Boy Scout Troop 135’s dramatic rescues
By MELODY KARPINSKI / Santa Rosa Correspondent
It began with the news of a missing backpack.
Five boys from Santa Rosa-based Boy Scout Troop 135 were on day 10 of a 16-day backpacking trip in Yosemite in July, along with their scoutmaster and two other adults.
News of the missing backpack filtered down the trail, as did news that the hiker who owned the pack had also been missing for three days, after disappearing from the camp he shared with two others.
The boys were eager to help and kept a lookout as they went, alerting scoutmaster Allen Kezer to the situation as they set up camp for the night.
Later that evening, scout leader Doug Lewis hiked down the trail and stumbled upon the missing hiker. Dehydrated and delirious, he lay flopped across the trail. The man was unsteady but could still walk, and Lewis quickly helped him back to camp.
The boys rushed over to give him food and water from their supplies. Kezer and former scoutmaster Bill Cummings walked out of camp to call the rangers via satellite.
“He was very dehydrated,” said Kyle Heien, one of the scouts on the trip, “but the rangers came out pretty fast.” They took over the hiker’s care, freeing the boys to continue with their trip.
A few days later, the boys were told that the hiker suffered another collapse and was evacuated from the park by helicopter, but suffered no permanent damage.
“I’m very proud of the boys. They did a great job,” said Steve Sapers, assistant scoutmaster.
The Boy Scout oath includes the pledge “to help others at all times,” a sentiment Troop 135 takes seriously. Since 1995, members have had three chances to assist hikers in trouble.
That year, a group of scouts hiking on a trail above Calistoga encountered a woman who had injured her leg. The scouts and adults on that trip placed an emergency splint on the woman’s leg to immobilize the break. Soon after, further help arrived and she was evacuated out of the park.
In 2000, the troop was hiking in the Trinity Alps and found a woman who had broken her ankle.
“I had never used a signal mirror before, and that day I used it twice,” said Cummings, who was on both the 2000 and 2012 trips. After he successfully signaled a horseback ranger, the woman received medical assistance.
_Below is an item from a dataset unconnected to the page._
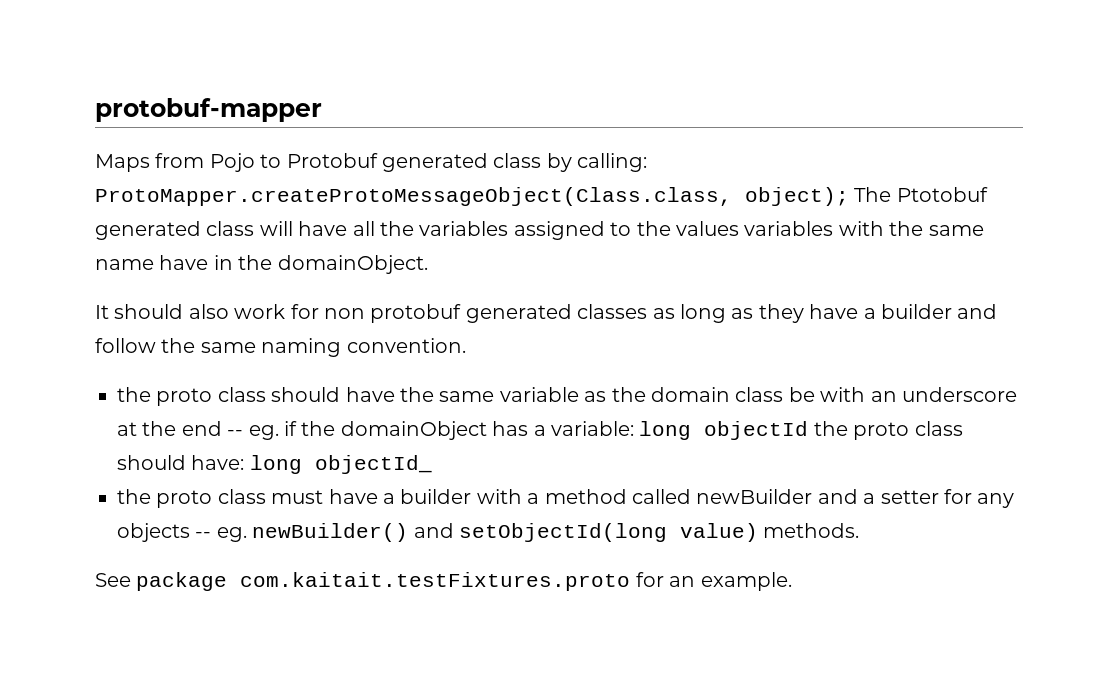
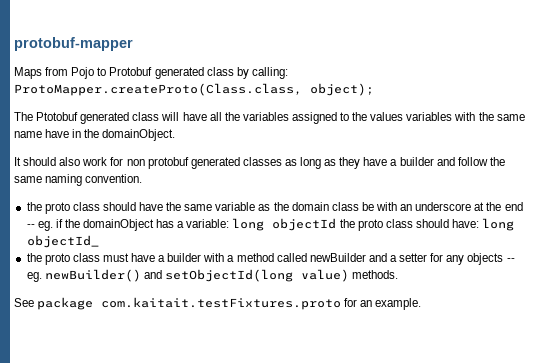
[95,187,732,206] ProtoMapper.createProtoMessageObject(Class.class, -> [14,83,302,96] ProtoMapper.createProto(Class.class,
(849, 196) none -> (374, 89) //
“The kids just loved having the chance to go into rescue mode,” he said. “The lady was nice enough to send us a check afterwards.”
The troop primarily focuses on backpacking and outdoor wilderness trips, although no one really knows how it started.
“Boys decide to join a particular troop for many reasons, but most who join Troop 135 expect a backpacking theme,” said Kezer. “When you realize something works and the scouts thrive on it, you don’t change it. (You) only expand on it.”
Since 1992, members have volunteered at the park’s museum and Indian village and have worked on conservation-themed Leave No Trace projects.
“It’s nice to get away from society and get out into the back country,” said Heien, 15, a Montgomery High School football player. “I have a pretty busy life, so it helps me slow down.”
Heien recently completed a term as the troop’s Senior Patrol Leader.
“I think it’s a great thing for these boys to be exposed to the beauty of the outdoors, to begin to get this in their DNA,” said Sapers. “The boys become more than tourists. They become part of the park, and it becomes part of their lives.”
The scouts just returned from Yosemite, where they were awarded Youth Volunteer Group of the Year for 2012. That award puts them in the running for the national Youth Volunteer Group of the Year award, which will be determined later this year.
“Yosemite National Park loves us due to our low impact and respect for nature and the trails,” said Kezer. “I can truly say that our scouts leave every campsite better than they found it.”